Find and copy each line of the records where the string "Израиля" shows up.

**Raw data**
——

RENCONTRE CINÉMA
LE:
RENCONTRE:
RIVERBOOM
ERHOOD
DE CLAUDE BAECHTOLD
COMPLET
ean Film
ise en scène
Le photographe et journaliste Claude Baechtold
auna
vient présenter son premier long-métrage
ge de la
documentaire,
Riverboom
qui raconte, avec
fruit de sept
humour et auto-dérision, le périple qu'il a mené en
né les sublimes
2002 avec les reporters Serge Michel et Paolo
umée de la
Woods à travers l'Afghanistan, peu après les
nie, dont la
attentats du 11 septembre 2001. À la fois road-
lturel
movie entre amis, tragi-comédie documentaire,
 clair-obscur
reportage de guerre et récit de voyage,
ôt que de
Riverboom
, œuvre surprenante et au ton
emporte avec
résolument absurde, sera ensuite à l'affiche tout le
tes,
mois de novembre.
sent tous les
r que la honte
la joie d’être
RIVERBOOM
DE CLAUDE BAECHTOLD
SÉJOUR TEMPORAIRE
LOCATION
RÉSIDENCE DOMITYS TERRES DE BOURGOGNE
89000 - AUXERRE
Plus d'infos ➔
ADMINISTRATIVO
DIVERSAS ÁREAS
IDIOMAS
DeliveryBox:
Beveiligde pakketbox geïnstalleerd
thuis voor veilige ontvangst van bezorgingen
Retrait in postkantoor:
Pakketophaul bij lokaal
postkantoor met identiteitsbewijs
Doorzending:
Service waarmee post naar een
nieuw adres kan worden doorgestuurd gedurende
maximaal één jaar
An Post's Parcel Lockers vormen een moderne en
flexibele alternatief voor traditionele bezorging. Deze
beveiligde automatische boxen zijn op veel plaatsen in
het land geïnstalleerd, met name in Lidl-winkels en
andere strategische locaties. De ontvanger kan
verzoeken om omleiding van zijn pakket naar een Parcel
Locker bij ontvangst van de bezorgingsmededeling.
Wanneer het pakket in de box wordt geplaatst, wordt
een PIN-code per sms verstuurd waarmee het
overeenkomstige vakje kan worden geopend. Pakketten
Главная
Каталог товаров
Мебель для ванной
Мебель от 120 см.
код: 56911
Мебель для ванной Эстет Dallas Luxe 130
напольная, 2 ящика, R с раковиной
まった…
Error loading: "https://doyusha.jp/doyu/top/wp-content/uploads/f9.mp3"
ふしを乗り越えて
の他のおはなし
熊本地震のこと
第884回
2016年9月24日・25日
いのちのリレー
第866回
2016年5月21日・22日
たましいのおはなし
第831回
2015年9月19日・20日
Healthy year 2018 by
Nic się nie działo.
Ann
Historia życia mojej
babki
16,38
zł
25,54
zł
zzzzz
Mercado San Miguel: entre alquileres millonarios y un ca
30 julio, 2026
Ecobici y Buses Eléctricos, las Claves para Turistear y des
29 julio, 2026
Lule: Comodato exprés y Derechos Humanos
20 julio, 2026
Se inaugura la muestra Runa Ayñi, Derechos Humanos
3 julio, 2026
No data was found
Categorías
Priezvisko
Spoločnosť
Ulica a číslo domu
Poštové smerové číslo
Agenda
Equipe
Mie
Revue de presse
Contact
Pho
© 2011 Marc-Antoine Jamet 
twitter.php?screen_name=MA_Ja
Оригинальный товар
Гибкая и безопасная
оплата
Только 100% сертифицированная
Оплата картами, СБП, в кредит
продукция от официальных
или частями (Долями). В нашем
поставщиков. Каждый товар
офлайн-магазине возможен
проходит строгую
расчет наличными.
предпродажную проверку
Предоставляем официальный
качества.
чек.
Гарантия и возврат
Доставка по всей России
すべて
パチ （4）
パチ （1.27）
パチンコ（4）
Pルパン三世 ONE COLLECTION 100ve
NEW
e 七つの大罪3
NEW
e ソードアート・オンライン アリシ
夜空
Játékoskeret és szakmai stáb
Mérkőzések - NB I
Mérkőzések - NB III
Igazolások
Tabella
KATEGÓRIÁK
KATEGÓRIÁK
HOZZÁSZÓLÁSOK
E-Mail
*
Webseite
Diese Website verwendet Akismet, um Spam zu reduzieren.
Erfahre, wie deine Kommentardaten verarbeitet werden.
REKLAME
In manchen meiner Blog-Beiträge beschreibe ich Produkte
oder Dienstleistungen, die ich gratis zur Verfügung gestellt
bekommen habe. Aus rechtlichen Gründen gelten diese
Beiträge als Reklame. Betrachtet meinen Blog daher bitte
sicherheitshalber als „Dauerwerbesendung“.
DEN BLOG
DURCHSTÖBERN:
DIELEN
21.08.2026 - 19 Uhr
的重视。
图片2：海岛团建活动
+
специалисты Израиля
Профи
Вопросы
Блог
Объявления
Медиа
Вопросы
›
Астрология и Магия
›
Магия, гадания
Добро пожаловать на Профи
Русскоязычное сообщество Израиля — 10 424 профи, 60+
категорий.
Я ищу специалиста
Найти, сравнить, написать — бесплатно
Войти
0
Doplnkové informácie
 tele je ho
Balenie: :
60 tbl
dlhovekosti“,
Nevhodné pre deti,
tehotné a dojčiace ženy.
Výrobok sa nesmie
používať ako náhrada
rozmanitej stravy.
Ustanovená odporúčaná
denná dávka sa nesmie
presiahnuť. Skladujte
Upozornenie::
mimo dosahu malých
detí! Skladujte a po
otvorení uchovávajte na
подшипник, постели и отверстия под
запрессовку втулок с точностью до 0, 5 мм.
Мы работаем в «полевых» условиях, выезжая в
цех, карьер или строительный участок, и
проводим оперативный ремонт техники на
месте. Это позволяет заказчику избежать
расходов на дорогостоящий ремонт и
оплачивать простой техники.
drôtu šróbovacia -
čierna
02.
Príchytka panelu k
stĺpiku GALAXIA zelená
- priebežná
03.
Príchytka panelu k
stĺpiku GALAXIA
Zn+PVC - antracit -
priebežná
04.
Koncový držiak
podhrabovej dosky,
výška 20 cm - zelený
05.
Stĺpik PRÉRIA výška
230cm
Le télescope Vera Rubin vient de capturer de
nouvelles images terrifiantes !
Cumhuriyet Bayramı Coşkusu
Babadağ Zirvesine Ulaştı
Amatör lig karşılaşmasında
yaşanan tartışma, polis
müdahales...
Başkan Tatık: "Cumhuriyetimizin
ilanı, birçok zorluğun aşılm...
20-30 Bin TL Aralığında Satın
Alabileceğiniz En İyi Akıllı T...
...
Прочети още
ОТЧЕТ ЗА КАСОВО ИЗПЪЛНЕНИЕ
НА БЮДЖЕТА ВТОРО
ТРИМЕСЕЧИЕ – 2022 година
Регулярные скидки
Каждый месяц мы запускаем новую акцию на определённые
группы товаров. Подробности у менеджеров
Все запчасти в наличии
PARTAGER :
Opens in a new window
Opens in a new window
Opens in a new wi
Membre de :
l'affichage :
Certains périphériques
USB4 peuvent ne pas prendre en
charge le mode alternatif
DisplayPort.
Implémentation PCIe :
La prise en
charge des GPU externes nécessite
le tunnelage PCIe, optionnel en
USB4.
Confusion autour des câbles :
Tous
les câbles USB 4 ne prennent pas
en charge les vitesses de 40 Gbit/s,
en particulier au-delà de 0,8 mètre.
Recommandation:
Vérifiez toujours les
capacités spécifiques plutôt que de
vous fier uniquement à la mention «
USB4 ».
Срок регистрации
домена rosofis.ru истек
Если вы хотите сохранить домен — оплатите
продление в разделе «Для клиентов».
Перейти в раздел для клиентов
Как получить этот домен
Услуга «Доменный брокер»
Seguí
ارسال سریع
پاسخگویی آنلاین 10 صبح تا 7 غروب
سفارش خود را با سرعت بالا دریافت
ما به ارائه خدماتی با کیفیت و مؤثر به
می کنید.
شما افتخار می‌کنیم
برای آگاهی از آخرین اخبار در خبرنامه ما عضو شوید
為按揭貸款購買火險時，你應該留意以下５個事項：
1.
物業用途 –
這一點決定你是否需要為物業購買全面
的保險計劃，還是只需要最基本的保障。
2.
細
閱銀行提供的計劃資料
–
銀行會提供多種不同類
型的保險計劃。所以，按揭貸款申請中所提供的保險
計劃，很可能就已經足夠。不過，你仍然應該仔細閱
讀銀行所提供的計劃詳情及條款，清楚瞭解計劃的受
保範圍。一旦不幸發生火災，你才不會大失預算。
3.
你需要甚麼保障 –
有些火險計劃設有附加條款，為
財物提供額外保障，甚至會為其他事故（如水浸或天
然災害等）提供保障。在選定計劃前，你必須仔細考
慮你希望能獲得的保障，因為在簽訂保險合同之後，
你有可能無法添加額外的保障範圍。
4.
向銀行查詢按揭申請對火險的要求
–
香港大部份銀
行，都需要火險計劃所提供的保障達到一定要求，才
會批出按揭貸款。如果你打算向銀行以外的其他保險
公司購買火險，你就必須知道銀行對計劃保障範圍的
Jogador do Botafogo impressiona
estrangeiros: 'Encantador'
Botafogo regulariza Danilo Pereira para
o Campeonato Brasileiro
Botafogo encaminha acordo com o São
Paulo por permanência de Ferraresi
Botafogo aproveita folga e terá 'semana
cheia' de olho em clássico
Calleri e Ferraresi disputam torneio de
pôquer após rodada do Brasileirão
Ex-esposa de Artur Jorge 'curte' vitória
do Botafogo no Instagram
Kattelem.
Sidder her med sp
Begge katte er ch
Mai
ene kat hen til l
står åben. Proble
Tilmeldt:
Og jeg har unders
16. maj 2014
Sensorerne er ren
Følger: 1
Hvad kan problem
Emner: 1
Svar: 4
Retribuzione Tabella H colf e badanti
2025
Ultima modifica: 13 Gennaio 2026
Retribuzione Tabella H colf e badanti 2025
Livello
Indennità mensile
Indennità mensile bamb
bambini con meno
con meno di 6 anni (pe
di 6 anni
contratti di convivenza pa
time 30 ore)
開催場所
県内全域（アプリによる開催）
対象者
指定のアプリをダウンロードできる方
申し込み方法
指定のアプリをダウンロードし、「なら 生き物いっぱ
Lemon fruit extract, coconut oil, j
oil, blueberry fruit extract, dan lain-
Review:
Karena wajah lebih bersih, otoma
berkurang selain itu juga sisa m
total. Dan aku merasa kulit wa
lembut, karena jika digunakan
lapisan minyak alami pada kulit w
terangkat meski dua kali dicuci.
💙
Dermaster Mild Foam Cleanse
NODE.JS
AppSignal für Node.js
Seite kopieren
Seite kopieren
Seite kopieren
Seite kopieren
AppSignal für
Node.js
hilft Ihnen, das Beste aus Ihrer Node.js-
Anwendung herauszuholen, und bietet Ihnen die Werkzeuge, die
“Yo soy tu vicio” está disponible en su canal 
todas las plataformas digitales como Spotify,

——

**Task answer**
специалисты Израиля
Русскоязычное сообщество Израиля — 10 424 профи, 60+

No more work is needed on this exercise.